**Instructions**
1. In the Bare Trees review, who cut the new Rhino Reserve pressing from analog tape, and where?
2. Reproduce word for word the passage of the Bare Trees review starting with "And so Bare" and going on through "rock in general.".
3. Resume the Bare Trees review right after its last sentence, keeping its voice and subject.

**Selected excerpt**
┄┄┄┄┄┄

Kirwan’s helped by Welch and Christine McVie, both of whom contribute the best songs they ever wrote: “Sentimental Lady” by Welch, who later had a solo hit with it, and “Spare Me a Little of Your Love” by McVie, a song that comprehensively charts the soft-rock landscape of tender feelings she would explore, with great success, throughout the ’70s and ’80s. There’s also an audio-verité recording of one Mrs. Scarrott, an elderly neighbor of the band who recites one of her poems to conclude the album on a somewhat bizarre note.
And so Bare Trees remains an odd duck, with individual moments that are very good and yet never fully cohering as an album. It’s well performed and generally well recorded (at De Lane Lea’s ill-fated location in Wembley), although apparently the original album master tape was demagnetized when the band ran it through an X-ray machine at a New York airport. The band had to hastily reconstruct the mix in a short period of time at the Record Plant, and that may be why the finished product is slightly murky and dense, although this also was very much the style of 1972 British rock in general.
Rhino Reserve’s new pressing of Bare Trees puts it in its very best light. Cut directly from analog tape by Matthew Lutthans at the Mastering Lab in Salina, Kansas, the dense soup of the master is never fully clarified, but the instruments are given new transparency that is not present on the earlier pressing of the album that I compared it to. (That older copy, pressed at Capitol’s Los Angeles plant and without an identifiable mastering credit, dates from some time in the late ’70s, likely pressed up quick-like in the wake of Rumours’ massive success.)
The biggest difference is Mick Fleetwood’s kick drum, which really cuts through on the new Rhino pressing, generating a physically felt thump that moves through the room. While fully audible on my older cut, it never acquires the Reserve’s level of tangibility. The bottom end—coming from both John McVie’s bass and, to a surprising degree, Christine McVie’s keyboards—is similarly well defined as a whole, adding a presence that roots the album to the ground, whereas the older cut seems to float, unanchored, a couple of feet from the floor. Inversely, I also noticed that the highest crash cymbal sounds on the older cut broke up and fell apart, whereas Lutthans’ version keeps them intact.
Still, there is an overarching thick, woolly quality that seems to be inherent to the recording itself, whether it came from the rushed mix job in New York or whether it traveled across the Atlantic already baked into the multitracks. That slight muddiness keeps the otherwise illuminating Rhino Reserve pressing from attaining showroom status, although there is a gently liquid quality to the music that my ears really enjoy.

┄┄┄┄┄┄

**Data provided**
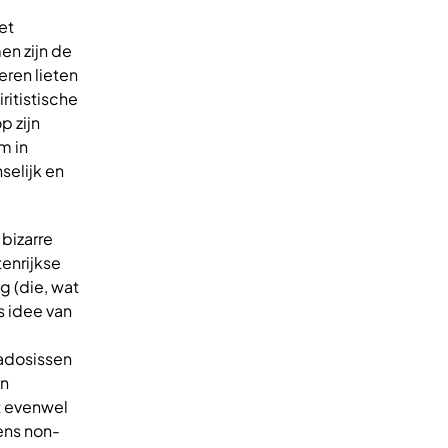
et
en zijn de
eren lieten
ritistische
p zijn
m in
selijk en
bizarre
enrijkse
g (die, wat
ns idee van
adosissen
en
t evenwel
ens non-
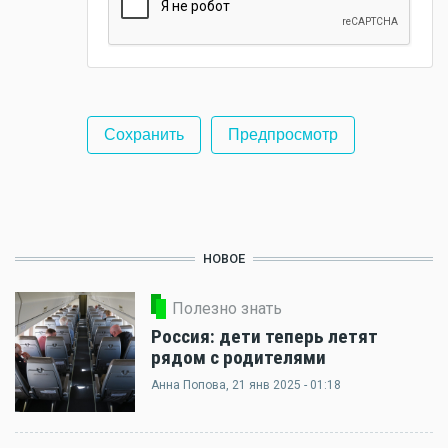
НОВОЕ
Полезно знать
Россия: дети теперь летят
рядом с родителями
Анна Попова
, 21 янв 2025 - 01:18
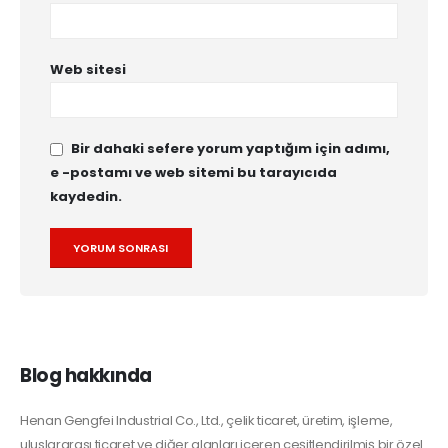
Web sitesi
Bir dahaki sefere yorum yaptığım için adımı,
e -postamı ve web sitemi bu tarayıcıda
kaydedin.
Alternative:
Blog hakkında
Henan Gengfei Industrial Co., Ltd., çelik ticaret, üretim, işleme,
uluslararası ticaret ve diğer alanları içeren çeşitlendirilmiş bir özel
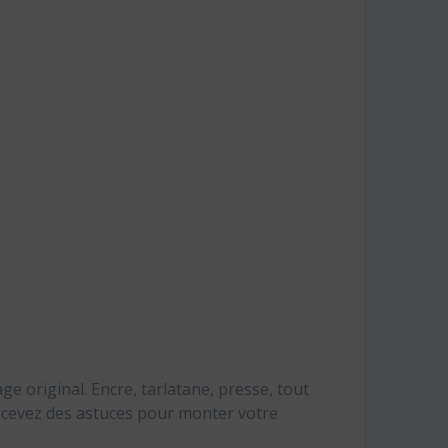
ge original. Encre, tarlatane, presse, tout
recevez des astuces pour monter votre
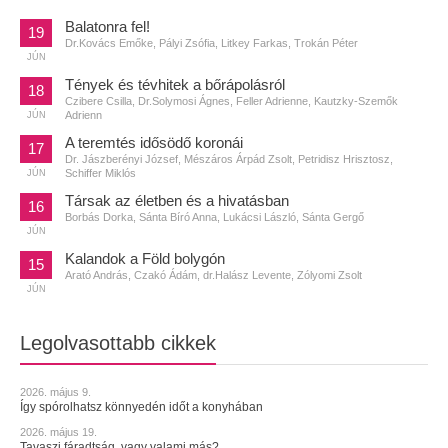
Balatonra fel!
19
Dr.Kovács Emőke, Pályi Zsófia, Litkey Farkas, Trokán Péter
JÚN
Tények és tévhitek a bőrápolásról
18
Czibere Csilla, Dr.Solymosi Ágnes, Feller Adrienne, Kautzky-Szemők
Adrienn
JÚN
A teremtés idősödő koronái
17
Dr. Jászberényi József, Mészáros Árpád Zsolt, Petridisz Hrisztosz,
Schiffer Miklós
JÚN
Társak az életben és a hivatásban
16
Borbás Dorka, Sánta Bíró Anna, Lukácsi László, Sánta Gergő
JÚN
Kalandok a Föld bolygón
15
Arató András, Czakó Ádám, dr.Halász Levente, Zólyomi Zsolt
JÚN
Legolvasottabb cikkek
2026. május 9.
Így spórolhatsz könnyedén időt a konyhában
2026. május 19.
Tavaszi fáradtság, vagy valami más?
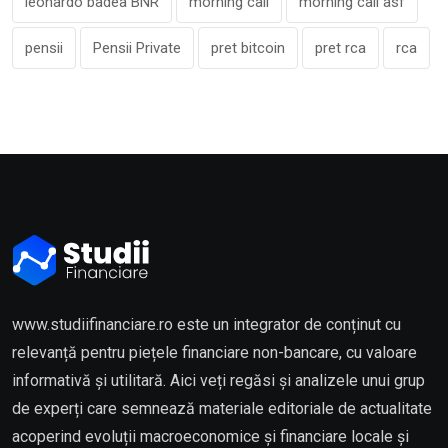
leonardo badea BNR
morning call
morning call asf
pensii
Pensii Private
pret bitcoin
pret rca
rca
www.studiifinanciare.ro este un integrator de conținut cu
relevanță pentru piețele financiare non-bancare, cu valoare
informativă și utilitară. Aici veți regăsi și analizele unui grup
de experți care semnează materiale editoriale de actualitate
acoperind evoluții macroeconomice și financiare locale și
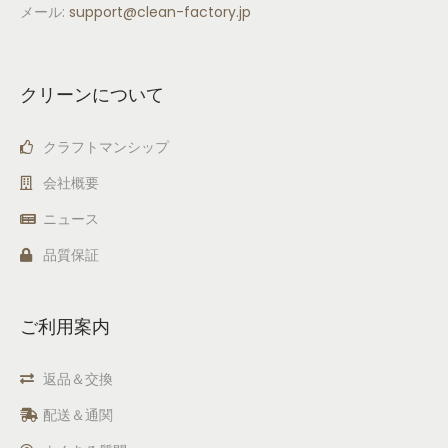
メール:
support
@clean-factory.jp
クリーンについて
クラフトマンシップ
会社概要
ニュース
品質保証
ご利用案内
返品＆交換
配送＆通関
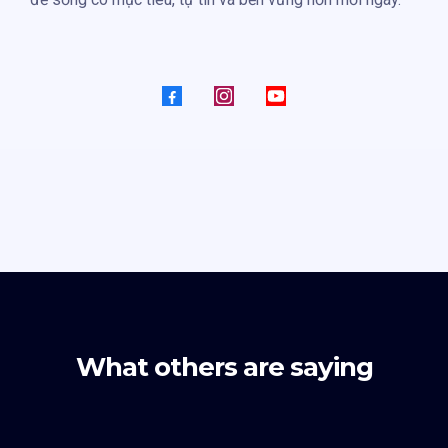
What others are saying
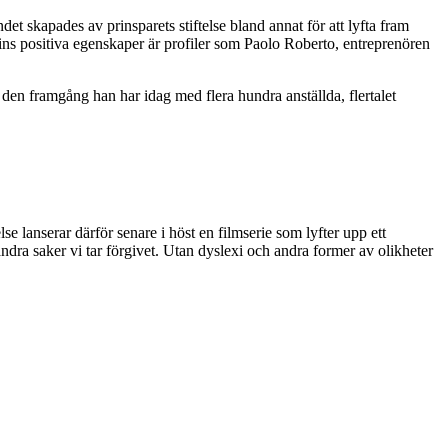
et skapades av prinsparets stiftelse bland annat för att lyfta fram
lexins positiva egenskaper är profiler som Paolo Roberto, entreprenören
 den framgång han har idag med flera hundra anställda, flertalet
se lanserar därför senare i höst en filmserie som lyfter upp ett
ndra saker vi tar förgivet. Utan dyslexi och andra former av olikheter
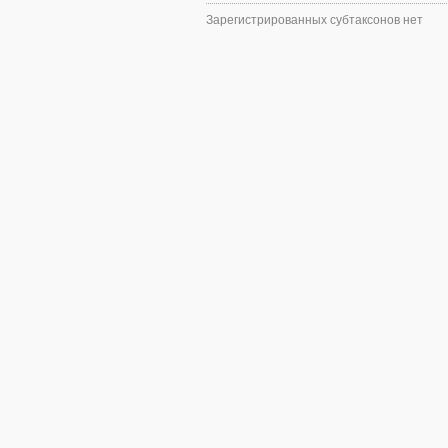
Зарегистрированных субтаксонов нет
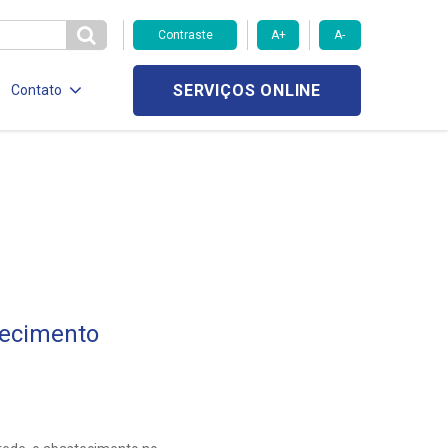
Contraste
A+
A-
SERVIÇOS ONLINE
Contato
tecimento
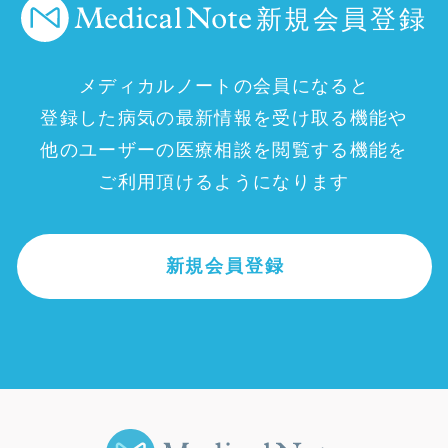
新規会員登録
メディカルノートの会員になると
登録した病気の最新情報を受け取る機能や
他のユーザーの医療相談を閲覧する機能を
ご利用頂けるようになります
新規会員登録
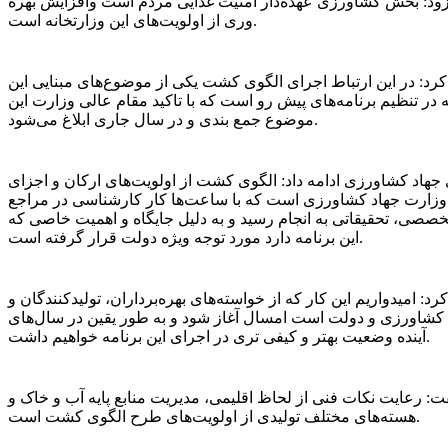
د: بخش کشاورزی عهده‌دار امنیت غذایی مردم است وافزایش بهره
وری از اولویت‌های این وزارتخانه است.
رد: در این ارتباط اجرای الگوی کشت یکی از موضوع‌های مبنایی این
ه در تنظیم برنامه‌های پیش رو است که با تاکید مقام عالی وزارت این
موضوع جمع بندی و در سال جاری ابلاغ می‌شود.
هاد کشاورزی ادامه داد: الگوی کشت از اولویت‌های ارکان و اجزای
وزارت جهاد کشاورزی است که با ساعت‌ها کار کارشناسی در مراجع
صصی، تحقیقاتی به انجام رسید و به دلیل جایگاه و اهمیت خاصی که
این برنامه دارد مورد توجه ویژه دولت قرار گرفته است.
رد: امیدواریم این کار که از خواسته‌های بهره‌برداران، تولیدکنندگان و
شاورزی و دولت است امسال آغاز شود و به طور یقین در سال‌های
آینده وضعیت بهتر و کیفی تری در اجرای این برنامه خواهیم داشت.
 رعایت نکات فنی از لحاظ اقلیمی، مدیریت منابع پایه آب و خاک و
هسته‌های مختلف تولیدی از اولویت‌های طرح الگوی کشت است.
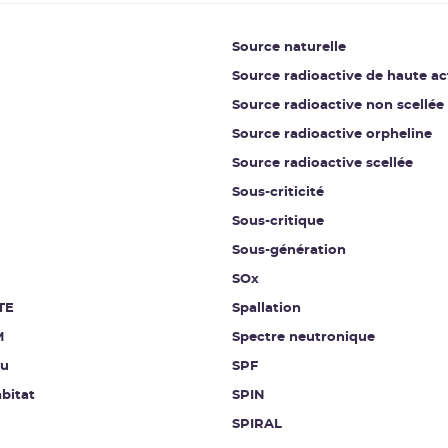
Source naturelle
Source radioactive de haute ac
Source radioactive non scellée
Source radioactive orpheline
Source radioactive scellée
Sous-criticité
Sous-critique
Sous-génération
SOx
TE
Spallation
M
Spectre neutronique
au
SPF
bitat
SPIN
SPIRAL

┄┄┄┄┄┄

**Results of the tasks**
1. Matthew Lutthans at the Mastering Lab in Salina, Kansas.

2.
And so Bare Trees remains an odd duck, with individual moments that are very good and yet never fully cohering as an album. It’s well performed and generally well recorded (at De Lane Lea’s ill-fated location in Wembley), although apparently the original album master tape was demagnetized when the band ran it through an X-ray machine at a New York airport. The band had to hastily reconstruct the mix in a short period of time at the Record Plant, and that may be why the finished product is slightly murky and dense, although this also was very much the style of 1972 British rock in general.

3.
The Rhino Reserve package is high-quality but barebones, with no additional material, liners, photos, or anything, save for the hype sticker that needs to be torn in half in order to access the album. The wonderfully moody original cover, featuring a frame around the photo of leafless trees in mist, is here (the frame was removed for later pressings, for some reason), and the jacket has a matte finish that gestures toward but doesn’t replicate the original’s textured sleeve. Manufactured at MoFi’s Fidelity plant in California, my pressing was awfully good, with maybe a tick and click here or there, and a slight visual inconsistency in the black vinyl that did not affect the sound. Considering every other pressing I’ve gotten from the Reserve series has been essentially flawless, I’m not too messed about it.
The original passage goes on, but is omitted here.